Since its founding, the FDA History Office has collected artifacts that are representative of the Agency's history. Porter and Lofsvold began the artifact collection by soliciting submissions of significant artifacts from the field offices. These, along with a wide variety of objects representing self-contained individual collections and miscellaneous acquisitions gathered from unknown sources over the past decades, make up the artifact collection of the FDA History Office. All the objects, which total several thousand individual items, illustrate products the FDA regulates, and many document key enforcement cases in the history of the agency. In addition to these, the Smithsonian Institution, the St. Louis Science Center, and the Science Museum of Minnesota have a significant number of objects on loan from the FDA.
For example, the collection includes a box of Pillsbury Blueberry Pancake Mix, which the FDA seized in 1959 for misbranding. Contrary to the listed ingredients and the picture on the box, this product had no blueberries. The collection also includes bogus bust developers such as Lady Ample, seized in the 1960s, and misbranded and dangerous faux exercise devices including different models of the Relaxacizor, against which FDA took action several times in the 1970s.
Other notable items included in this collection are samples of Elixir Sulfanilamide and Kevadon (thalidomide), the culprits that killed or maimed many patients in this country and thereby revolutionized drug laws in 1938 and 1962, respectively, as well as Lash Lure, a synthetic aniline eyelash dye in which a number of women suffered injuries to their eyes, including one confirmed case of permanent blindness, before cosmetics came under regulation.

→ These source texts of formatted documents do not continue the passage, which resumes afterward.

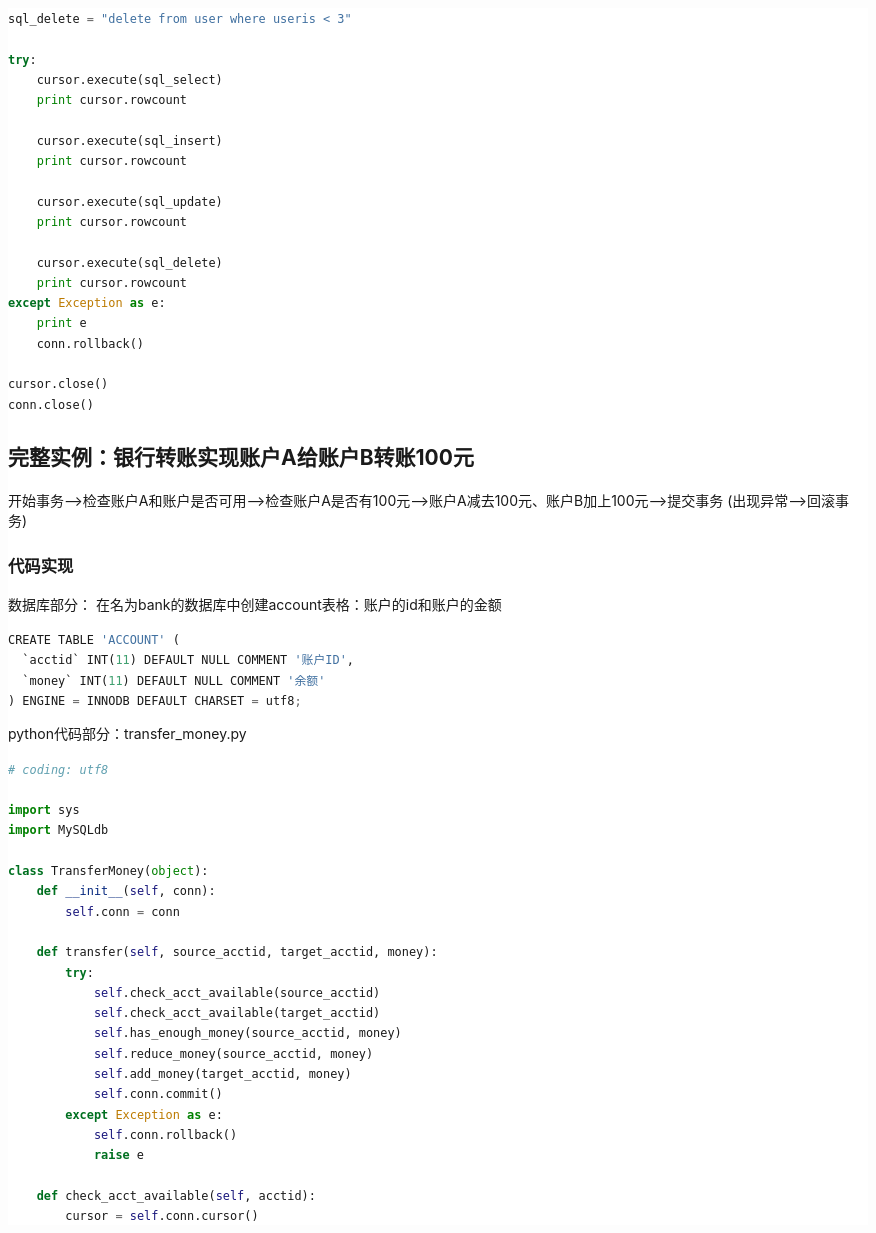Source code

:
 ```python
sql_delete = "delete from user where useris < 3"

try:
    cursor.execute(sql_select)
    print cursor.rowcount

    cursor.execute(sql_insert)
    print cursor.rowcount

    cursor.execute(sql_update)
    print cursor.rowcount

    cursor.execute(sql_delete)
    print cursor.rowcount
except Exception as e:
    print e
    conn.rollback()

cursor.close()
conn.close()

```

## 完整实例：银行转账实现账户A给账户B转账100元

开始事务-->检查账户A和账户是否可用-->检查账户A是否有100元-->账户A减去100元、账户B加上100元-->提交事务
(出现异常-->回滚事务)

### 代码实现

数据库部分：
在名为bank的数据库中创建account表格：账户的id和账户的金额
```python
CREATE TABLE 'ACCOUNT' (
  `acctid` INT(11) DEFAULT NULL COMMENT '账户ID',
  `money` INT(11) DEFAULT NULL COMMENT '余额'
) ENGINE = INNODB DEFAULT CHARSET = utf8;
```

python代码部分：transfer_money.py
```python
# coding: utf8

import sys
import MySQLdb

class TransferMoney(object):
    def __init__(self, conn):
        self.conn = conn

    def transfer(self, source_acctid, target_acctid, money):
        try:
            self.check_acct_available(source_acctid)
            self.check_acct_available(target_acctid)
            self.has_enough_money(source_acctid, money)
            self.reduce_money(source_acctid, money)
            self.add_money(target_acctid, money)
            self.conn.commit()
        except Exception as e:
            self.conn.rollback()
            raise e

    def check_acct_available(self, acctid):
        cursor = self.conn.cursor()
```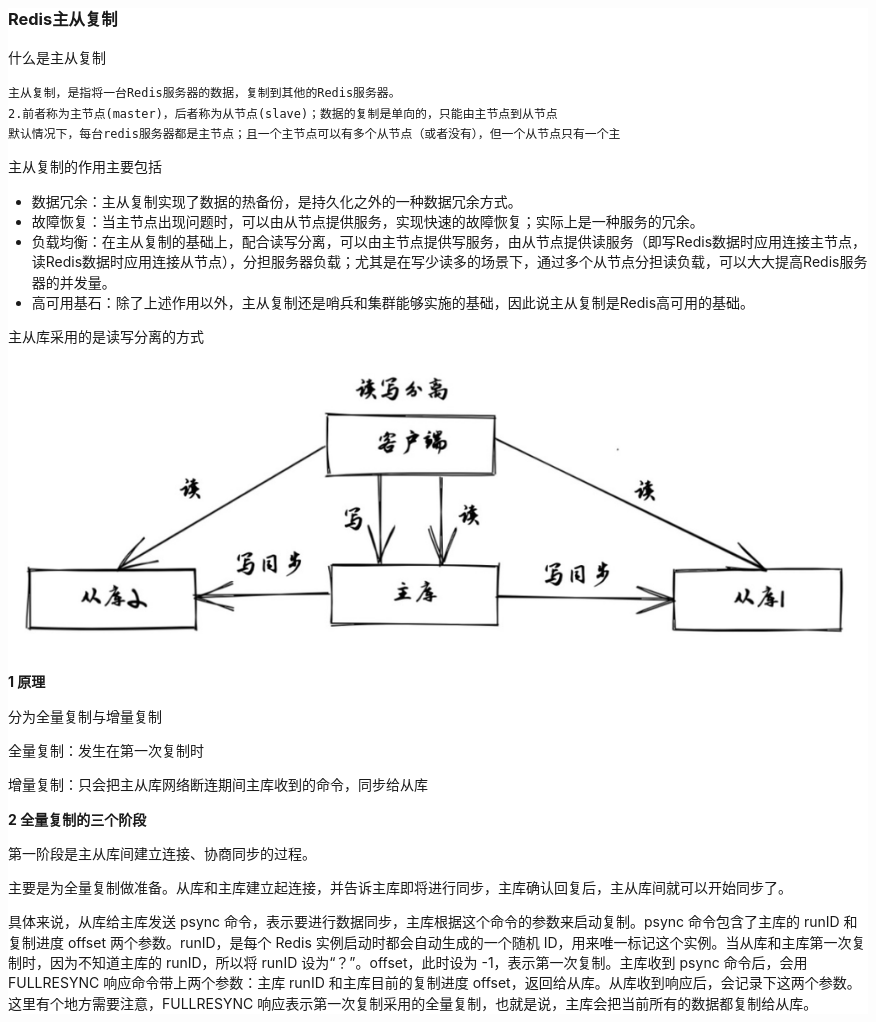 ### Redis主从复制

什么是主从复制

```
主从复制，是指将一台Redis服务器的数据，复制到其他的Redis服务器。
2.前者称为主节点(master)，后者称为从节点(slave)；数据的复制是单向的，只能由主节点到从节点
默认情况下，每台redis服务器都是主节点；且一个主节点可以有多个从节点（或者没有），但一个从节点只有一个主
```

主从复制的作用主要包括

- 数据冗余：主从复制实现了数据的热备份，是持久化之外的一种数据冗余方式。
- 故障恢复：当主节点出现问题时，可以由从节点提供服务，实现快速的故障恢复；实际上是一种服务的冗余。
- 负载均衡：在主从复制的基础上，配合读写分离，可以由主节点提供写服务，由从节点提供读服务（即写Redis数据时应用连接主节点，读Redis数据时应用连接从节点），分担服务器负载；尤其是在写少读多的场景下，通过多个从节点分担读负载，可以大大提高Redis服务器的并发量。
- 高可用基石：除了上述作用以外，主从复制还是哨兵和集群能够实施的基础，因此说主从复制是Redis高可用的基础。

主从库采用的是读写分离的方式

![一文搞懂redis](../../../.img/redis/4f9e3ed3754b4876ad6f73556ab72b8a.png)



**1 原理**

分为全量复制与增量复制

全量复制：发生在第一次复制时

增量复制：只会把主从库网络断连期间主库收到的命令，同步给从库

**2 全量复制的三个阶段**

第一阶段是主从库间建立连接、协商同步的过程。

主要是为全量复制做准备。从库和主库建立起连接，并告诉主库即将进行同步，主库确认回复后，主从库间就可以开始同步了。

具体来说，从库给主库发送 psync 命令，表示要进行数据同步，主库根据这个命令的参数来启动复制。psync 命令包含了主库的 runID 和复制进度 offset 两个参数。runID，是每个 Redis 实例启动时都会自动生成的一个随机 ID，用来唯一标记这个实例。当从库和主库第一次复制时，因为不知道主库的 runID，所以将 runID 设为“？”。offset，此时设为 -1，表示第一次复制。主库收到 psync 命令后，会用 FULLRESYNC 响应命令带上两个参数：主库 runID 和主库目前的复制进度 offset，返回给从库。从库收到响应后，会记录下这两个参数。这里有个地方需要注意，FULLRESYNC 响应表示第一次复制采用的全量复制，也就是说，主库会把当前所有的数据都复制给从库。
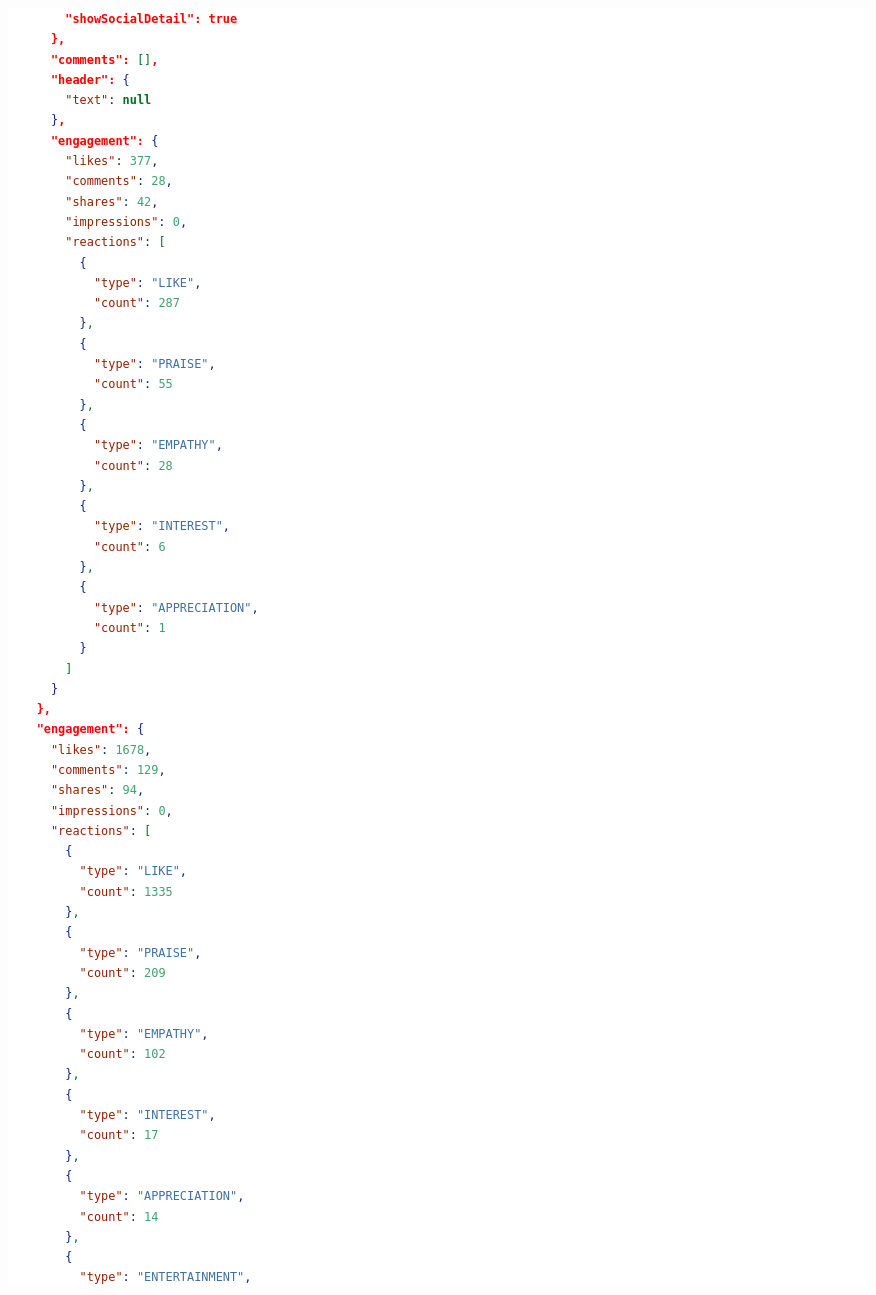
 ```json
        "showSocialDetail": true
      },
      "comments": [],
      "header": {
        "text": null
      },
      "engagement": {
        "likes": 377,
        "comments": 28,
        "shares": 42,
        "impressions": 0,
        "reactions": [
          {
            "type": "LIKE",
            "count": 287
          },
          {
            "type": "PRAISE",
            "count": 55
          },
          {
            "type": "EMPATHY",
            "count": 28
          },
          {
            "type": "INTEREST",
            "count": 6
          },
          {
            "type": "APPRECIATION",
            "count": 1
          }
        ]
      }
    },
    "engagement": {
      "likes": 1678,
      "comments": 129,
      "shares": 94,
      "impressions": 0,
      "reactions": [
        {
          "type": "LIKE",
          "count": 1335
        },
        {
          "type": "PRAISE",
          "count": 209
        },
        {
          "type": "EMPATHY",
          "count": 102
        },
        {
          "type": "INTEREST",
          "count": 17
        },
        {
          "type": "APPRECIATION",
          "count": 14
        },
        {
          "type": "ENTERTAINMENT",
```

The museum collection also includes about 4000 reference samples of pharmaceuticals from the 1950s to the 1980s, including products that accompanied new drug applications and reference standards issued for the United States Pharmacopoeia.
The objects are organized under many categories and subcategories, determined by the agency's regulatory jurisdictions: pharmaceuticals (including labels, promotional matter, drug containers, and weight loss pharmaceuticals--the latter because of the volume of such objects), biologic agents, foods (including vitamins, labels, and promotional items), medical devices, cosmetics, veterinary feed and drugs, equipment used for inspections and for laboratory analyses (mostly chemical and microbiological), quack products (including devices, pharmaceuticals, foods, biologics, and cosmetics), pesticides, and colors. Finally, the collection includes ephemeral objects, including awards that employees or offices received and unusual company promotional items not included elsewhere, such as paperweights, letter openers, and pill trays.